- WORK ORDER -
Scan the entries below for the word "Markdown" and copy every line in which it occurs.

- TASK MATERIAL -
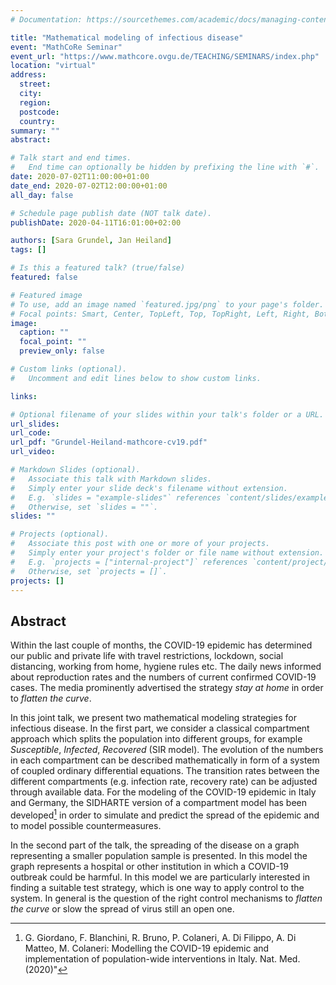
 ```yaml
---
# Documentation: https://sourcethemes.com/academic/docs/managing-content/

title: "Mathematical modeling of infectious disease"
event: "MathCoRe Seminar"
event_url: "https://www.mathcore.ovgu.de/TEACHING/SEMINARS/index.php"
location: "virtual"
address:
  street:
  city:
  region:
  postcode:
  country:
summary: ""
abstract: 

# Talk start and end times.
#   End time can optionally be hidden by prefixing the line with `#`.
date: 2020-07-02T11:00:00+01:00
date_end: 2020-07-02T12:00:00+01:00
all_day: false

# Schedule page publish date (NOT talk date).
publishDate: 2020-04-11T16:01:00+02:00

authors: [Sara Grundel, Jan Heiland]
tags: []

# Is this a featured talk? (true/false)
featured: false

# Featured image
# To use, add an image named `featured.jpg/png` to your page's folder. 
# Focal points: Smart, Center, TopLeft, Top, TopRight, Left, Right, BottomLeft, Bottom, BottomRight.
image:
  caption: ""
  focal_point: ""
  preview_only: false

# Custom links (optional).
#   Uncomment and edit lines below to show custom links.

links:

# Optional filename of your slides within your talk's folder or a URL.
url_slides: 
url_code:
url_pdf: "Grundel-Heiland-mathcore-cv19.pdf"
url_video:

# Markdown Slides (optional).
#   Associate this talk with Markdown slides.
#   Simply enter your slide deck's filename without extension.
#   E.g. `slides = "example-slides"` references `content/slides/example-slides.md`.
#   Otherwise, set `slides = ""`.
slides: ""

# Projects (optional).
#   Associate this post with one or more of your projects.
#   Simply enter your project's folder or file name without extension.
#   E.g. `projects = ["internal-project"]` references `content/project/deep-learning/index.md`.
#   Otherwise, set `projects = []`.
projects: []
---
```


## Abstract

Within the last couple of months, the COVID-19 epidemic has determined our
public and private life with travel restrictions, lockdown, social distancing,
working from home, hygiene rules etc. The daily news informed about reproduction
rates and the numbers of current confirmed COVID-19 cases. The media prominently
advertised the strategy *stay at home* in order to *flatten the curve*.

In this joint talk, we present two mathematical modeling strategies for
infectious disease. In the first part, we consider a classical compartment
approach which splits the population into different groups, for example
*Susceptible*, *Infected*, *Recovered* (SIR model). The evolution of the numbers
in each compartment can be described mathematically in form of a system of
coupled ordinary differential equations. The transition rates between the
different compartments (e.g. infection rate, recovery rate) can be adjusted
through available data. For the modeling of the COVID-19 epidemic in Italy and
Germany, the SIDHARTE version of a compartment model has been developed[^1] in
order to simulate and predict the spread of the epidemic and to model possible
countermeasures.

In the second part of the talk, the spreading of the disease on a graph
representing a smaller population sample is presented. In this model the graph
represents a hospital or other institution in which a COVID-19 outbreak could be
harmful. In this model we are particularly interested in finding a suitable test
strategy, which is one way to apply control to the system. In general is the
question of the right control mechanisms to *flatten the curve* or slow the
spread of virus still an open one.

[^1]: G. Giordano, F. Blanchini, R. Bruno, P. Colaneri, A. Di Filippo, A. Di Matteo, M. Colaneri: Modelling the COVID-19 epidemic and implementation of population-wide interventions in Italy. Nat. Med. (2020)"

- OUTPUT BELOW -
# Markdown Slides (optional).
#   Associate this talk with Markdown slides.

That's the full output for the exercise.